Miniscript | Requires | Properties |
---|---|---|
0 | s, e | |
1 | f | |
pk_k(key) | s, e | |
pk_h(key) | s, e | |
older(n) | f | |
after(n) | f | |
sha256(h) | ||
ripemd160(h) | ||
hash256(h) | ||
hash160(h) | ||
andor(X,Y,Z) | e_{X} and (s_{X} or s_{Y} or s_{Z}) | s=s_{Z} and (s_{X} or s_{Y}); f=f_{Z} and (s_{X} or f_{Y}); e=e_{Z} and (s_{X} or f_{Y}) |
and_v(X,Y) | s=s_{X} or s_{Y}; f=s_{X} or f_{Y} | |
and_b(X,Y) | s=s_{X} or s_{Y}; f=f_{X}f_{Y} or s_{X}f_{X} or s_{Y}f_{Y}; e=e_{X}e_{Y}s_{X}s_{Y} | |
or_b(X,Z) | e_{X}e_{Z} and (s_{X} or s_{Z}) | s=s_{X}s_{Z}; e |
or_c(X,Z) | e_{X} and (s_{X} or s_{Z}) | s=s_{X}s_{Z}; f |
or_d(X,Z) | e_{X} and (s_{X} or s_{Z}) | s=s_{X}s_{Z}; f=f_{Z}; e=e_{Z} |
or_i(X,Z) | s_{X} or s_{Z} | s=s_{X}s_{Z}; f=f_{X}f_{Z}; e=e_{X}f_{Z} or e_{Z}f_{X} |
thresh(k,X_{1},...,X_{n}) | all are e; at most k are non-s | s=at most k-1 are non-s; e=all are s |
multi(k,key_{1},...,key_{n}) | s; e | |
multi_a(k,key_{1},...,key_{n}) | s; e | |
a:X | s=s_{X}; f=f_{X}; e=e_{X} | |
s:X | s=s_{X}; f=f_{X}; e=e_{X} | |
c:X | s; f=f_{X}; e=e_{X} | |
d:X | s=s_{X}; e | |
v:X | s=s_{X}; f | |
j:X | s=s_{X}; e=f_{X} | |
n:X | s=s_{X}; f=f_{X}; e=e_{X} |
Using the malleability type properties it is possible to determine statically whether a script can be nonmalleably satisfied under all circumstances. In many cases it is reasonable to only accept such guaranteed-nonmalleable scripts, as unexpected behavior can occur when using other scripts.

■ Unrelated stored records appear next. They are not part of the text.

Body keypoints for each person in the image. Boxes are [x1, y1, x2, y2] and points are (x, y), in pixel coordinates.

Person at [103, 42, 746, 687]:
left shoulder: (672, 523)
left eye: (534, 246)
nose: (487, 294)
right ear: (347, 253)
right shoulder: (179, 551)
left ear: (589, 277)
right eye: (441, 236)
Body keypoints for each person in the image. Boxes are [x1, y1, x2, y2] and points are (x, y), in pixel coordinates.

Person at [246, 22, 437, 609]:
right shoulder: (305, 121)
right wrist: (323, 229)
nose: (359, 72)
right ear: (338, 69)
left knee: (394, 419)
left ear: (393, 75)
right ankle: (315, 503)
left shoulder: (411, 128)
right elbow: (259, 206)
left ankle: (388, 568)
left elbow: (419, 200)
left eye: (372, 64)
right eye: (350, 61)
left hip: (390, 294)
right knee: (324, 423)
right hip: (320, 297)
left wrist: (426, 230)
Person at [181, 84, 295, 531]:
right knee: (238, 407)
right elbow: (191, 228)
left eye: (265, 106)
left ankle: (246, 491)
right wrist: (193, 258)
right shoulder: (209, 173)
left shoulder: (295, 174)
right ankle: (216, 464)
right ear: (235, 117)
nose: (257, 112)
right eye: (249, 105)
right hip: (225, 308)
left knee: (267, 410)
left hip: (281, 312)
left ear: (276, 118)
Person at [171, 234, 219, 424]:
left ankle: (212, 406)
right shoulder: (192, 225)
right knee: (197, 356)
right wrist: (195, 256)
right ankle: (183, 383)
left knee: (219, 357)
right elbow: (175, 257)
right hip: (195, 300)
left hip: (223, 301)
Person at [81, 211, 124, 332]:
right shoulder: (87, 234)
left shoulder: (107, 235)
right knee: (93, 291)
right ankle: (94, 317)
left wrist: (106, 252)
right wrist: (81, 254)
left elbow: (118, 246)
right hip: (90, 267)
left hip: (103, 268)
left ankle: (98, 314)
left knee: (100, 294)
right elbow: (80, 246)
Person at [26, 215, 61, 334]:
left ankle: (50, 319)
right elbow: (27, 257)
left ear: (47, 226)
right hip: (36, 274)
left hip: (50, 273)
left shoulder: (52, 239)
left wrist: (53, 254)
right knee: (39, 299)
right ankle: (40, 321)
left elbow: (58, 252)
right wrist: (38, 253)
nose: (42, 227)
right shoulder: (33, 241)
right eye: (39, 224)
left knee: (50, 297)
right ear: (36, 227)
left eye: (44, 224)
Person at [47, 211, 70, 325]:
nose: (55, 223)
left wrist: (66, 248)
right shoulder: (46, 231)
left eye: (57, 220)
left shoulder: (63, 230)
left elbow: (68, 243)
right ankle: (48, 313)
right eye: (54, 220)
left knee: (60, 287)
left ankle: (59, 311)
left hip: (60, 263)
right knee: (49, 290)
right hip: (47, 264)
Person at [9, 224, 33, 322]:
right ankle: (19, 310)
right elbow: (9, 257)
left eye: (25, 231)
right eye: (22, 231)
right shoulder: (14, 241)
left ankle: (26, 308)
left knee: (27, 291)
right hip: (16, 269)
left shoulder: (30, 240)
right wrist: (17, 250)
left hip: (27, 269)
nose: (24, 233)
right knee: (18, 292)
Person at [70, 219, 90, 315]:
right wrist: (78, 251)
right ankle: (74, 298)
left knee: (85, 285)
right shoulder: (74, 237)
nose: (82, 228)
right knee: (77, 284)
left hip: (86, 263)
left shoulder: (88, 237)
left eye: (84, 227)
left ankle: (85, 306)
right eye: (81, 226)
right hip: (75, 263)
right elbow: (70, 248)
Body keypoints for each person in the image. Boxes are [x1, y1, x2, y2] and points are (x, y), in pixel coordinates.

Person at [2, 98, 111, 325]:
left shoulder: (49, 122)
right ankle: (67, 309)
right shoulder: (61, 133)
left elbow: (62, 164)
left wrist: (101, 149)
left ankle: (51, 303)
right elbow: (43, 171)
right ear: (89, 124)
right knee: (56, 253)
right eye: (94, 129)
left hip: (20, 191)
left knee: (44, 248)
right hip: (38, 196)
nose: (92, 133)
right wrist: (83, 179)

For example, when running the non-malleable satisfaction algorithm above, adding available preimages, or increasing the nLockTime/nSequence values actually may make it fail where it succeeded before. This is because a larger set of met conditions may mean an existing satisfaction goes from nonmalleable to malleable. Restricting things to scripts that are guaranteed to be satisfiable in a non-malleable way avoids this problem.

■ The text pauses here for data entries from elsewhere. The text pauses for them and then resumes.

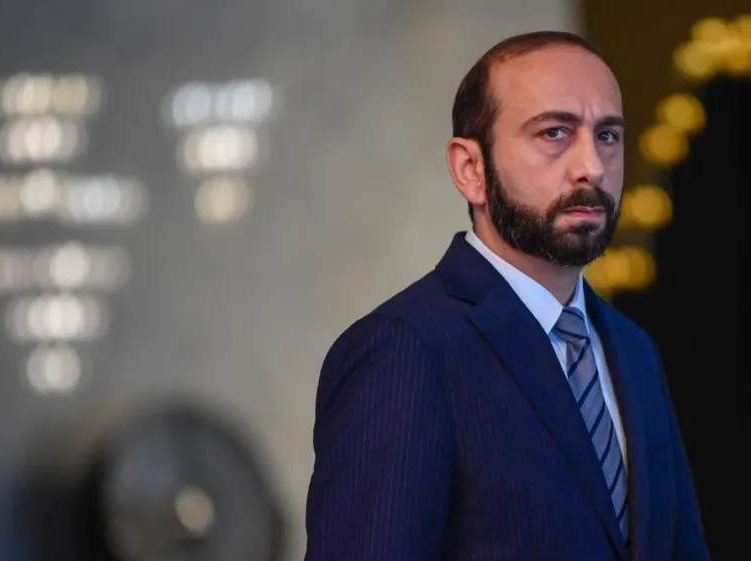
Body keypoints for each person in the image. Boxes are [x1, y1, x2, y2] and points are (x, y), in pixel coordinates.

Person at [304, 31, 710, 561]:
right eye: (554, 132)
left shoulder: (634, 349)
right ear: (470, 169)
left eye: (607, 135)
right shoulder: (404, 350)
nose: (591, 165)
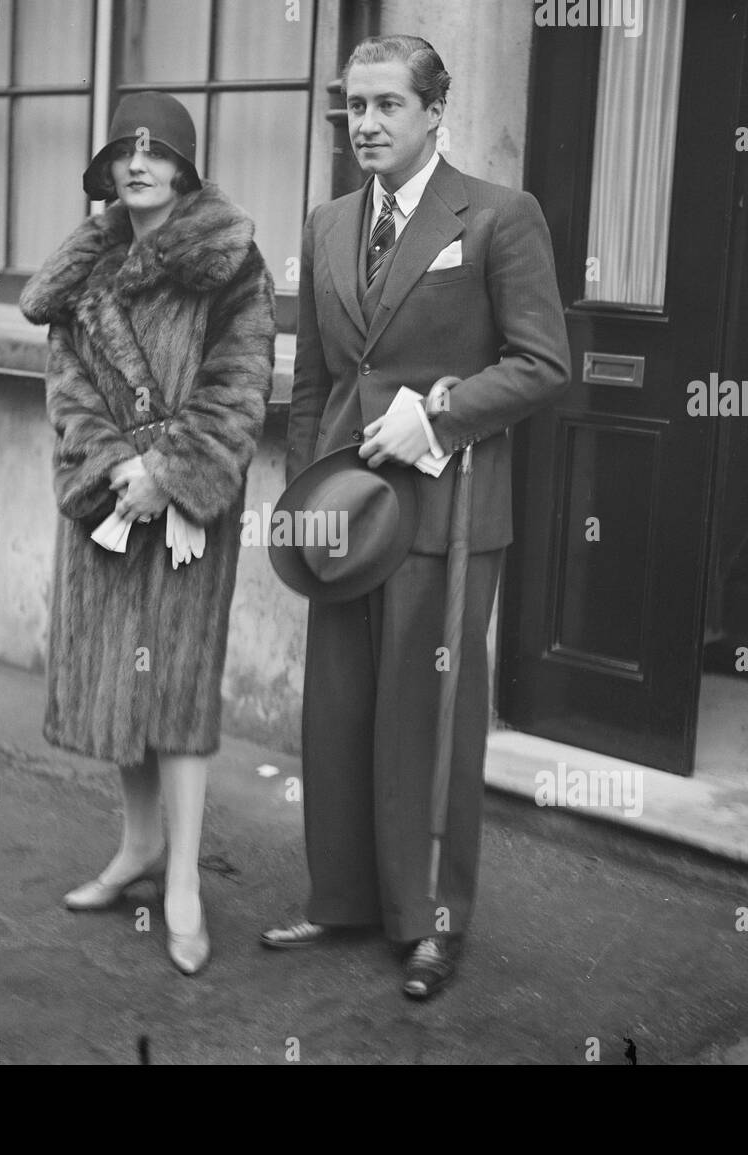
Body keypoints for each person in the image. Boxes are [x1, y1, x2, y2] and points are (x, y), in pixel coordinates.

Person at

When analysing Miniscripts for resource limits, restricting yourself to just non-malleable solutions (or even non-malleable scripts) also leads to tighter bounds, as all non-canonical satisfactions and dissatisfactions can be left out of consideration.